Novo single da Underdog Pack é uma passagem para o rock setentista 'joie de vivre'

diario da manha

A banda Underdog Pack lançou nesta sexta-feira, 26, “Summer Days”, single que estará no novo disco do grupo goiano que já está no topo do rock honesto e bem executado no país.

A música tem mais de 20 anos, tendo sido incluída no repertório da Soul Rockers, que primeiro pregou no Estado o sermão do sincretismo rock e soul.

Capitaneada por Rodolfo Campos, a Underdog Pack tem conquistado espaço nas plataformas digitais com uma musicalidade setentista madura. O grupo – uma autopoiese de outras bandas goianas de qualidade, caso da Soul Rockers – aproveitou a pandemia de novo coronavírus para criar e gravar.

As rede sociais de Rodolfo estão repletas também de recriações de músicas e standards do rock feitas por ele com o desempenho de todos instrumentos – mas isso é uma outra história, ainda mais prosaica.

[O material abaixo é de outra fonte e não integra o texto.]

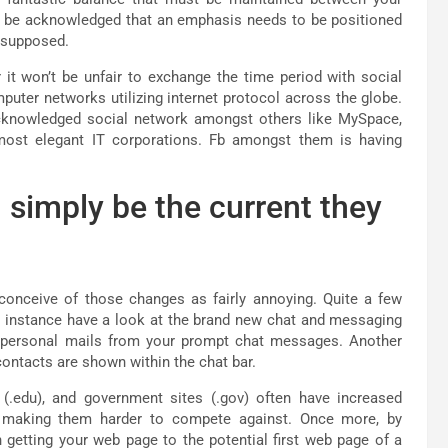
 to be acknowledged that an emphasis needs to be positioned
n supposed.
 it won’t be unfair to exchange the time period with social
uter networks utilizing internet protocol across the globe.
cknowledged social network amongst others like MySpace,
most elegant IT corporations. Fb amongst them is having
l simply be the current they
 conceive of those changes as fairly annoying. Quite a few
r instance have a look at the brand new chat and messaging
 personal mails from your prompt chat messages. Another
 contacts are shown within the chat bar.
 (.edu), and government sites (.gov) often have increased
om making them harder to compete against. Once more, by
getting your web page to the potential first web page of a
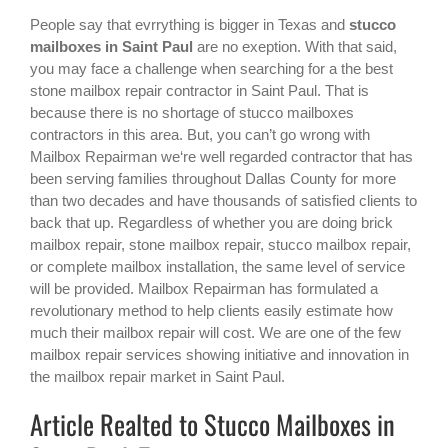
People say that evrrything is bigger in Texas and
stucco
mailboxes in Saint Paul
are no exeption. With that said,
you may face a challenge when searching for a the best
stone mailbox repair contractor in Saint Paul
. That is
because there is no shortage of stucco mailboxes
contractors in this area. But, you can’t go wrong with
Mailbox Repairman we‘re well regarded contractor that has
been serving families throughout Dallas County for more
than two decades and have thousands of satisfied clients to
back that up. Regardless of whether you are doing brick
mailbox repair, stone mailbox repair, stucco mailbox repair,
or complete mailbox installation, the same level of service
will be provided. Mailbox Repairman has formulated a
revolutionary method to help clients easily estimate how
much their mailbox repair will cost. We are one of the few
mailbox repair services showing initiative and innovation in
the
mailbox repair
market in
Saint Paul
.
Article Realted to Stucco Mailboxes in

A Underdog Pack é mais orgânica, já que o som parece fresco e vivo, com a pegada de um núcleo que tem coesões, contradições e vibrações que se entrechocam.

“Summer days” é uma música alto astral, com diversas camadas e volumes. Primeiro a pegada folk (cinco rápidos acordes) insinua um riff de 12 compassos do blues tradicional. É um rock com refrão e muita emoção juvenil, quase uma epifania tipo Grand Funk Railroad misturado com Fleetwood Mac. O fim é marcado na bateria, com condução, que seria como reticências para as badalações do verão – tema clássico no rock, de Beach Boys a Joe Satriani.

E nestes dias, claro, as “sensações diferentes” chegam para todos. “Summer Days” remete a semiótica da diversão e do ‘joie de vivre’. Um solo econômico na pentatônica mostra que a  Underdog Pack quer exultação do espírito (sem religiosidade) e não pregação intelectual ou virtuosismo. É o rock com sociabilidades inerentes às décadas: jocosidade, curtição, amizade, lazer, recreação, camaradagem.   

“Summer days” já está nas plataformas de streaming. Ouça lá e se prepare para o verão.

Sem afetação, mas fidelizados aos rios em que bebem águas lamacentas (do blues, claro), o trio segue firme e incólume aos modismos. Como é bom ser honesto no que faz.